Along with the state reimbursement, the program will be funded through grants from local businesses and agencies that have supported the Food 4 Kids program in the past, such as the Cape Cod 5, United Way, Seaman's Bank, Vincent DePaul Society, the Church of the Holy Spirit and the Federated Church of Orleans. Chatham, Orleans and Eastham also contribute through each town's human services budgets, Ridgeway said. Many local residents also donate.
“A lot of people are really sweet and send us nice checks,” she said. “We're hoping with the grants and all that we'll be able to at least break even.”

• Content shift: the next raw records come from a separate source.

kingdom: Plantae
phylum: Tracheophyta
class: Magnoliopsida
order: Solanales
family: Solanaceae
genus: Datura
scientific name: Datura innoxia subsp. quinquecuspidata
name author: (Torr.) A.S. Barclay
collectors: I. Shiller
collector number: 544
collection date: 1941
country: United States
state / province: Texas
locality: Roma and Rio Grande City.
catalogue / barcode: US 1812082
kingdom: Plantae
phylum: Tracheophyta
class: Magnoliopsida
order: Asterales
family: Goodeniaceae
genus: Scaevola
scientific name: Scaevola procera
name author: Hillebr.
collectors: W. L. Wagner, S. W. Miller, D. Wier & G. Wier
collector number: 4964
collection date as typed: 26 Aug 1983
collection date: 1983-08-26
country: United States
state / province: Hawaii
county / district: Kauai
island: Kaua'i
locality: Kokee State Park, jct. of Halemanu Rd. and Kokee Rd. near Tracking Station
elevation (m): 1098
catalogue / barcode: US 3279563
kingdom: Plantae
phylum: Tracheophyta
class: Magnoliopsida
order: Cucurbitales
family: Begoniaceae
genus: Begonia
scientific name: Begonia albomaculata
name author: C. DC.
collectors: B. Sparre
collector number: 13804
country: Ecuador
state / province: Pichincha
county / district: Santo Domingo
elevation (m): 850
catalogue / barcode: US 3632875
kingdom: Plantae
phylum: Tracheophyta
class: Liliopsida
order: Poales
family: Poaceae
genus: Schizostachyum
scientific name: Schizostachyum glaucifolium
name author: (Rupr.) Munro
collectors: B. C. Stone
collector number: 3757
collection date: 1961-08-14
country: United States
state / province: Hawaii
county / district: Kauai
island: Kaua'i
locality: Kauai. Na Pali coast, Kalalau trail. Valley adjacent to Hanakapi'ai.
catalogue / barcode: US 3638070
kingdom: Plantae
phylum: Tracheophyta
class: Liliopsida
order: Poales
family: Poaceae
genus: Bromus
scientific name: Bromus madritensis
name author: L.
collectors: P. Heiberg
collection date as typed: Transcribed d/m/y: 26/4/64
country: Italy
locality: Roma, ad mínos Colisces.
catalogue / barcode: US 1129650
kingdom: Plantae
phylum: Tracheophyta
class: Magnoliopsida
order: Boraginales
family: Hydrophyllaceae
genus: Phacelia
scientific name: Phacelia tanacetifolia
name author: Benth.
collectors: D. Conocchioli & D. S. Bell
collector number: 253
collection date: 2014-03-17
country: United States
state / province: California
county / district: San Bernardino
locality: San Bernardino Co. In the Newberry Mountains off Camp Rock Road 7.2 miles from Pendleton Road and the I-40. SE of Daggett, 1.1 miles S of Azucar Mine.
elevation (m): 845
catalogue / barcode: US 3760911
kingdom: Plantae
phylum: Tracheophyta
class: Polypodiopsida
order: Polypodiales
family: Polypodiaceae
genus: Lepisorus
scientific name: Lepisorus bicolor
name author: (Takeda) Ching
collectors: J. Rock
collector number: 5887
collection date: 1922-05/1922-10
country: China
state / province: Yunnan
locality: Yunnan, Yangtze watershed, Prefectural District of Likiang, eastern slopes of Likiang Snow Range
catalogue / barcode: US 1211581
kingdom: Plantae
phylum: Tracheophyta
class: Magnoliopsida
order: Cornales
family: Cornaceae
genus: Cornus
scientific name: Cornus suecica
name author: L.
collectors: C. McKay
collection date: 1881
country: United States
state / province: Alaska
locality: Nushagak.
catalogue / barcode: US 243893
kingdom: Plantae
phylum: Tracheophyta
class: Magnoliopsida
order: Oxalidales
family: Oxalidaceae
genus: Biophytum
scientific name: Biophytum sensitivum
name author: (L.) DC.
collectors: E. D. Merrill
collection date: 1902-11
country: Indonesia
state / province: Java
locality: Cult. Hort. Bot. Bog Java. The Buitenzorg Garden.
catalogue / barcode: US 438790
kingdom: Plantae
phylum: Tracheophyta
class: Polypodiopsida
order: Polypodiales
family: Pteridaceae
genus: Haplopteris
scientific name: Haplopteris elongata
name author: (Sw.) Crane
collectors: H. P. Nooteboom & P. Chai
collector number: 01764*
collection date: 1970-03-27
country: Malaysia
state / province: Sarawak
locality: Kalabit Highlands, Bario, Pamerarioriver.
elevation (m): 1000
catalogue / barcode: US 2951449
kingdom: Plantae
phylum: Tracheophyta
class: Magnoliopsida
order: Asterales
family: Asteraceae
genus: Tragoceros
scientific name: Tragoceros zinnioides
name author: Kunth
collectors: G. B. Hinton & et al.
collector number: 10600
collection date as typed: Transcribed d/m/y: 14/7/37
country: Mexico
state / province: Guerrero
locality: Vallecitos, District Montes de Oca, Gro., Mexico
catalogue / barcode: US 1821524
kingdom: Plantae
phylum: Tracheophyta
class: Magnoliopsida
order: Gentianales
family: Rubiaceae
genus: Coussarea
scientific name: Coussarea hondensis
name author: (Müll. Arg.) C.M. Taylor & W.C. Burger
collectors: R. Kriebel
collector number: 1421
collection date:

Whereas the Food 4 Kids program previously distributed lunches consisting of sandwiches meant to be eaten on site, the summer food program will provide a greater variety of offerings, Ridgeway said. Like the current grab and go meals, they will include a breakfast food as well as items that can be heated, since the meals will be taken home.
“Poverty and hunger are hidden realities on beautiful Cape Cod, but they are real here, and now more than ever,” Koeher said in a press release. “It’s been amazing to see every town step forward to meet the increased need this summer. There was no hesitation on the part of Nauset and Monomoy Schools to collaborate with us. And the recreation departments in Truro and Provincetown have joined in to extend our reach.”
A full list of meal distribution locations is available at www.food4kidscapecod.org. Information on volunteering for the program is also available on the website under the “Volunteer” tab.